▶ **The problem**:
From the line containing "-Laporan Keuangan: Menyediakan" down to the line containing "fix, expand, shrink", copy out the entries below exactly, both lines included, and nothing else; pictures do not belong in the copy.

▶ **Collected data**:
********************

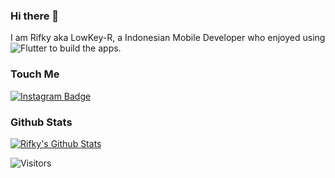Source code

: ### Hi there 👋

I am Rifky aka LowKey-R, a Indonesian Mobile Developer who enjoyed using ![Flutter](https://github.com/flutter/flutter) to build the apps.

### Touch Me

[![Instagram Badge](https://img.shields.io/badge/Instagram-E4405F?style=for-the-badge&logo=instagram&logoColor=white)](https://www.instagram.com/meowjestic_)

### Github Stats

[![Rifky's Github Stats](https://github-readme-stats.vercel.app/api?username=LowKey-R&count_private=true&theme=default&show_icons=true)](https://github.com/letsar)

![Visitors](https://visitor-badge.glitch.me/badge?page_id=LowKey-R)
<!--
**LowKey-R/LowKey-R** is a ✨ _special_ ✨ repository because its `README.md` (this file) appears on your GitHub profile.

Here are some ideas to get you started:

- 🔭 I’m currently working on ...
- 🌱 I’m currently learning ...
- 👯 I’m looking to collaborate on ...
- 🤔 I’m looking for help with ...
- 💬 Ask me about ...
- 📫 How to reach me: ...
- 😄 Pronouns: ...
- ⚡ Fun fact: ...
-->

********************

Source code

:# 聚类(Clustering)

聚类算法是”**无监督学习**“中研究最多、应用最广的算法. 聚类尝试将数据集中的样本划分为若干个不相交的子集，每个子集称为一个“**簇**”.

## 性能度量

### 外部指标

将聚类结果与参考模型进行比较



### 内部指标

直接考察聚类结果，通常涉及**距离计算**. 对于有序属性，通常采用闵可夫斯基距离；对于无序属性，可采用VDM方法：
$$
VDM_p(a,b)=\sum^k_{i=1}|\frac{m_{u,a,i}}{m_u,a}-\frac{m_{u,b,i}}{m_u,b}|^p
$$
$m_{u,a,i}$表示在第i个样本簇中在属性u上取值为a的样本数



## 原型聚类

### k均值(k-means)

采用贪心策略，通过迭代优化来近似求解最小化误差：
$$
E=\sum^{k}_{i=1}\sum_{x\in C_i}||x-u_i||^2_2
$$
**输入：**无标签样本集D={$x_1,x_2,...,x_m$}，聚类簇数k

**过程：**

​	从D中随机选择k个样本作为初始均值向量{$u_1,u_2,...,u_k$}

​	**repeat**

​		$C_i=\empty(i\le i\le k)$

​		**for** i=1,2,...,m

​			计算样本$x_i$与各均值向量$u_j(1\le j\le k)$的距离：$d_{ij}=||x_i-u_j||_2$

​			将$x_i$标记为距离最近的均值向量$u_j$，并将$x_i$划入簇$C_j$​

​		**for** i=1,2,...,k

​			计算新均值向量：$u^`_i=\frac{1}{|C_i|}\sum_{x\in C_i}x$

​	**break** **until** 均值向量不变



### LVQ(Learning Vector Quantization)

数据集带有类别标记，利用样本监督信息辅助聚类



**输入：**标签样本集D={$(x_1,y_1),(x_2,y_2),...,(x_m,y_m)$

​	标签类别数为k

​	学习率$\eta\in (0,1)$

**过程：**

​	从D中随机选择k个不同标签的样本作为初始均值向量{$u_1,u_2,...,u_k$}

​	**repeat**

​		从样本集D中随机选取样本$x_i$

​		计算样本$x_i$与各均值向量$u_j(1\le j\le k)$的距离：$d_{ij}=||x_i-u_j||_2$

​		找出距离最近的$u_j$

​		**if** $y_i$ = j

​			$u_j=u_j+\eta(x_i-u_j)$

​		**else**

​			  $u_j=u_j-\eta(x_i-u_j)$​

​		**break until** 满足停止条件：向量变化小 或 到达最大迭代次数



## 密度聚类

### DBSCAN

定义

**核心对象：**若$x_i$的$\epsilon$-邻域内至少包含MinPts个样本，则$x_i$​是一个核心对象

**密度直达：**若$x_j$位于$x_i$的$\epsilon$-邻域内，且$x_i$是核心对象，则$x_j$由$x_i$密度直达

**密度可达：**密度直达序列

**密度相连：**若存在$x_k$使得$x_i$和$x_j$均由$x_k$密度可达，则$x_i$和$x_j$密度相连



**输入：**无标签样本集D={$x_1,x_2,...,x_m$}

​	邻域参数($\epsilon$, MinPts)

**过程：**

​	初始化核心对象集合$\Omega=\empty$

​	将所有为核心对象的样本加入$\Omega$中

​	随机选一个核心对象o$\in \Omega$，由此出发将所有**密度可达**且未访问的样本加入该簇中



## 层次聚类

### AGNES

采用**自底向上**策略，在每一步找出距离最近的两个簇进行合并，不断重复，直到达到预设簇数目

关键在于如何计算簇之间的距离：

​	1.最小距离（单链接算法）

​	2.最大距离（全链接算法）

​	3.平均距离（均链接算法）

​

********************

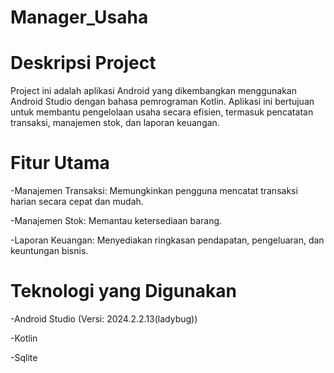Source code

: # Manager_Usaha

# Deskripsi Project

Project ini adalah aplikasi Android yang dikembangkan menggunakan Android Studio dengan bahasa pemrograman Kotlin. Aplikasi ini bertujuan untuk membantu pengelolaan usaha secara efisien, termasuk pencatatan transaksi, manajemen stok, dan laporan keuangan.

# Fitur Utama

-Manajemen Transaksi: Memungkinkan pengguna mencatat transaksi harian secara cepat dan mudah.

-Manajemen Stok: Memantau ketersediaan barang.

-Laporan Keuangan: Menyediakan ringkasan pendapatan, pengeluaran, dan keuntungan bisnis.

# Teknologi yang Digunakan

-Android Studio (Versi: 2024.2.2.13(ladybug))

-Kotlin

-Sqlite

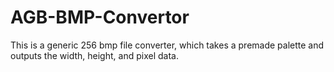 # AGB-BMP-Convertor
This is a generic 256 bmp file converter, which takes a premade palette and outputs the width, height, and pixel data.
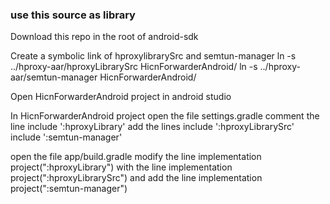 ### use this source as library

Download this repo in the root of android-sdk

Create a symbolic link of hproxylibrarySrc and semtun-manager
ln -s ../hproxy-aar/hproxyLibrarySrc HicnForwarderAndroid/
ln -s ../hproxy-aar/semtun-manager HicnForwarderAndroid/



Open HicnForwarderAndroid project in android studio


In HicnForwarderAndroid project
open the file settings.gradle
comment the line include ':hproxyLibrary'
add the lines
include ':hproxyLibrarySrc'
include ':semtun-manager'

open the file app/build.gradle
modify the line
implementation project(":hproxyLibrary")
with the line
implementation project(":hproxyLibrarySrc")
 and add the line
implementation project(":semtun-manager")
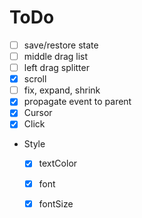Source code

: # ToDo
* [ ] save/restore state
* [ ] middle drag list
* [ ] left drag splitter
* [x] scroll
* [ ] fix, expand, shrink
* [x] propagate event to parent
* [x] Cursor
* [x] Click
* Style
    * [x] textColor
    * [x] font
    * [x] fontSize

********************

▶ **Result**:
-Laporan Keuangan: Menyediakan ringkasan pendapatan, pengeluaran, dan keuntungan bisnis.

# Teknologi yang Digunakan

-Android Studio (Versi: 2024.2.2.13(ladybug))

-Kotlin

-Sqlite

 # AGB-BMP-Convertor
This is a generic 256 bmp file converter, which takes a premade palette and outputs the width, height, and pixel data.
 ### use this source as library

Download this repo in the root of android-sdk

Create a symbolic link of hproxylibrarySrc and semtun-manager
ln -s ../hproxy-aar/hproxyLibrarySrc HicnForwarderAndroid/
ln -s ../hproxy-aar/semtun-manager HicnForwarderAndroid/



Open HicnForwarderAndroid project in android studio


In HicnForwarderAndroid project
open the file settings.gradle
comment the line include ':hproxyLibrary'
add the lines
include ':hproxyLibrarySrc'
include ':semtun-manager'

open the file app/build.gradle
modify the line
implementation project(":hproxyLibrary")
with the line
implementation project(":hproxyLibrarySrc")
 and add the line
implementation project(":semtun-manager")
Source code

: # ToDo
* [ ] save/restore state
* [ ] middle drag list
* [ ] left drag splitter
* [x] scroll
* [ ] fix, expand, shrink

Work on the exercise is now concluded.